# Chapter 2: Digital Contact Tracing - Source Detection Simulator

## Objective

The simulator aims to achieve two primary objectives: 
1) Validate the theoretical detection probability of epidemic centrality on regular trees. 
2) Compare detection performance of various heuristics on assorted graph structures.

The simulator is available at: [https://dctracing.shinyapps.io/DCTracing/](https://dctracing.shinyapps.io/DCTracing/).


## Methodology

All simulations are based on following procedures:

*Infection Spreading*: This process models the spread of an infectious disease. Given an underlying graph, an initial infected individual (or node), and a specified infection graph size, an infection graph is created in this process. Throughout the process, an 'infection frontier' is sustained. During each iteration, one node in this frontier is randomly chosen to become infected. Consequently, all its replicates are eliminated from the frontier, while all its yet-to-be infected neighbors join the frontier. The process starts with the selection of a node from the underlying graph as the infection's origin and proceeds until the infection graph achieves the prescribed size.

Input: underlying graph - $G$, epidemic source - $v^*$, infection graph size - $N$<br>
Output: infection graph - $G_N$

*Source Inferring*: With an infection graph at hand, the goal of source inferring is to deduce the initial infection source. Every node in the infection graph is assigned a score. The node boasting the highest score is inferred to be the source of the infection. In cases where there are ties, a random selection is made. Various estimators/heuristics have their unique ways to compute the scores.

Input: infection graph - $G_N$, underlying graph - $G$<br>
Output: estimated infection source - $\hat{v}$

## Simulations

:::{iframe} https://dctracing.shinyapps.io/DCTracing/
:width: 100%
:height: 100%
:::

## Challenges

1. Due to the limited computational resources, we can only compute the epidemic centrality for an infection graph with a maximum of 100 nodes.
2. To handle general graphs that contain cycles, building BFS from every node in the infection graph requires $O(N^3)$, where $N$ is the infection graph size. This can be problematic when dealing with a large-scale infection graph.

:::{important}

*Algorithmic Complexity*: The rumor centrality algorithm for general graphs, as presented in [Shah, 2011](https://doi.org/10.1109/TIT.2011.2158885), has a time complexity of $O(N^3)$. This complexity is influenced by the worst-case scenario where a graph has $\dfrac{(N-1)N}{2}$ edges, which is the maximum number of edges for a simple undirected graph with $N$ nodes. However, this $O(N^3)$ time complexity does not mean the algorithm exhaustively evaluates all possible configurations of the graph.

*Scalability in Numerical Simulations*: While the algorithm's time complexity is polynomial, a significant challenge arises in numerical simulations due to the inherent combinatorial nature of the problem. Specifically, considering all permitted permutations results in $N!$ possible configurations. As $N!$ grows extremely fast with increasing $N$, simulations may quickly become computationally infeasible, leading to scalability issues.

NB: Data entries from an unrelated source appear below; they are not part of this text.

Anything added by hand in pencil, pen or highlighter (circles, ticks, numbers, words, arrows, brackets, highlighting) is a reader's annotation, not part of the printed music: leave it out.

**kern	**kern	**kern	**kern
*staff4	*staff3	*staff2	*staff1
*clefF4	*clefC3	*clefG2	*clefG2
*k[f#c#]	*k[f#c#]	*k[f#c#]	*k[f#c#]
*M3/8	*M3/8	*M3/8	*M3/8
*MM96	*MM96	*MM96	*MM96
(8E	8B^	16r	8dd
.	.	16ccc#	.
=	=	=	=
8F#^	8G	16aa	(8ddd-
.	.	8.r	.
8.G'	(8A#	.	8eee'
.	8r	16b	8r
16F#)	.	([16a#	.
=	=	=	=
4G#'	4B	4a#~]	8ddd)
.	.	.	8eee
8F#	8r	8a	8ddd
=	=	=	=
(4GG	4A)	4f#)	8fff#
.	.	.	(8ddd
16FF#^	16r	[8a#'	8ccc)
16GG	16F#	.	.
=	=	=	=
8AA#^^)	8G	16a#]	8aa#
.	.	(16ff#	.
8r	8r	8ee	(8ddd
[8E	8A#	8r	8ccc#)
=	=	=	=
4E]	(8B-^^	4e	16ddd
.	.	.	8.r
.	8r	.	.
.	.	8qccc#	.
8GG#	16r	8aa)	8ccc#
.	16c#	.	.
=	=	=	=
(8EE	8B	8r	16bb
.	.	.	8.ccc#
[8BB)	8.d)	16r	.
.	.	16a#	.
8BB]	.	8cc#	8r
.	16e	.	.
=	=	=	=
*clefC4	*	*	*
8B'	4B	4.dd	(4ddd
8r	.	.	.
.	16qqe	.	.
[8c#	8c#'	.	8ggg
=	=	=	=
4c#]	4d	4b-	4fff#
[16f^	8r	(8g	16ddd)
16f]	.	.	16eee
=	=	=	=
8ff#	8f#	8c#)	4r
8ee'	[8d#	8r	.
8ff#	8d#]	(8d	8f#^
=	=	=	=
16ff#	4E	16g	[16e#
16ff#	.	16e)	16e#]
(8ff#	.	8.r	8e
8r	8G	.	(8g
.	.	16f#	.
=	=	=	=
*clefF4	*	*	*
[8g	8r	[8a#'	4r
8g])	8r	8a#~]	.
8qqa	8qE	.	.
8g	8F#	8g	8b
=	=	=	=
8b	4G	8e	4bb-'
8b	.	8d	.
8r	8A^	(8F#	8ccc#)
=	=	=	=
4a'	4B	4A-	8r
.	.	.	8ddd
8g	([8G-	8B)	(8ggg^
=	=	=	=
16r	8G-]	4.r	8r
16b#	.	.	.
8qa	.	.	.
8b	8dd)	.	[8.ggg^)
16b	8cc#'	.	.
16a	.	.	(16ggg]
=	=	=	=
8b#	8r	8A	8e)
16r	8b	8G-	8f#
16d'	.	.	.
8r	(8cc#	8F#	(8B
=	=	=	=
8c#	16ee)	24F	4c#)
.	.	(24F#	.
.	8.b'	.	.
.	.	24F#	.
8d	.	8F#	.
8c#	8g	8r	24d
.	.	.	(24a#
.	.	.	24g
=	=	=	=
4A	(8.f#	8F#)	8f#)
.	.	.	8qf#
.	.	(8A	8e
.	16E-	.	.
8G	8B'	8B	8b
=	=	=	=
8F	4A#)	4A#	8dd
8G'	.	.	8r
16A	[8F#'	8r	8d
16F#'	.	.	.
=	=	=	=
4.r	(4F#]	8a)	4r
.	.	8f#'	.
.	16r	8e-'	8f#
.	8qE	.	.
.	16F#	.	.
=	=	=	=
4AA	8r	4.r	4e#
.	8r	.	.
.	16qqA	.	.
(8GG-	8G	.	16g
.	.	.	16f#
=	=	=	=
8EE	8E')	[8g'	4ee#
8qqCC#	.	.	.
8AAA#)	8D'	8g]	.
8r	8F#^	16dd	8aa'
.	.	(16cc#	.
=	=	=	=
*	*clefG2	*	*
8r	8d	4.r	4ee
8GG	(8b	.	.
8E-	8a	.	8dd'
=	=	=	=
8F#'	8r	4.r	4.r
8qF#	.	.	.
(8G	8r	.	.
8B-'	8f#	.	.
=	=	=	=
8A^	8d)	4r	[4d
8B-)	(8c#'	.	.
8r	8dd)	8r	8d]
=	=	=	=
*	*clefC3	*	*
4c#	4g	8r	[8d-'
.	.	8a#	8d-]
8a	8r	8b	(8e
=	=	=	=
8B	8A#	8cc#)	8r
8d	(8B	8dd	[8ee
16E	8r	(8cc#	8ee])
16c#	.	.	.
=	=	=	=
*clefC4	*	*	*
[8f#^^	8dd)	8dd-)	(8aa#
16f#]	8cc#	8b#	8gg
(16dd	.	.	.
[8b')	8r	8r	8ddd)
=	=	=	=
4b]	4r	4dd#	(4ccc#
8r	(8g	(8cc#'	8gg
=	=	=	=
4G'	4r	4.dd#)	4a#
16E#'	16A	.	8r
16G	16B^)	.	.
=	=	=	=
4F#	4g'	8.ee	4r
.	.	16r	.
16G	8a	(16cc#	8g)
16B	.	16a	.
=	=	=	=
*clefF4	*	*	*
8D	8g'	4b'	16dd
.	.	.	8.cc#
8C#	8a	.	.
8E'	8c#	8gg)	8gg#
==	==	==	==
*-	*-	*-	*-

This distinction clarifies that while the algorithm operates with polynomial time complexity, the inherent problem size, especially in the context of numerical simulations, can lead to scalability challenges.

:::

### References

1. Hang, C. N., Yu, P. D., Chen, S., Tan, C. W., & Chen, G. (2023). MEGA: Machine Learning-Enhanced Graph Analytics for Infodemic Risk Management. IEEE Journal of Biomedical and Health Informatics.
2. Hang, C. N., Tsai, Y. Z., Yu, P. D., Chen, J., & Tan, C. W. (2023). Privacy-Enhancing Digital Contact Tracing with Machine Learning for Pandemic Response: A Comprehensive Review. Big Data and Cognitive Computing, 7(2), 108.
3. Fei, Z., Ryeznik, Y., Sverdlov, O., Tan, C. W., & Wong, W. K. (2021). An overview of healthcare data analytics with applications to the COVID-19 pandemic. IEEE Transactions on Big Data, 8(6), 1463-1480.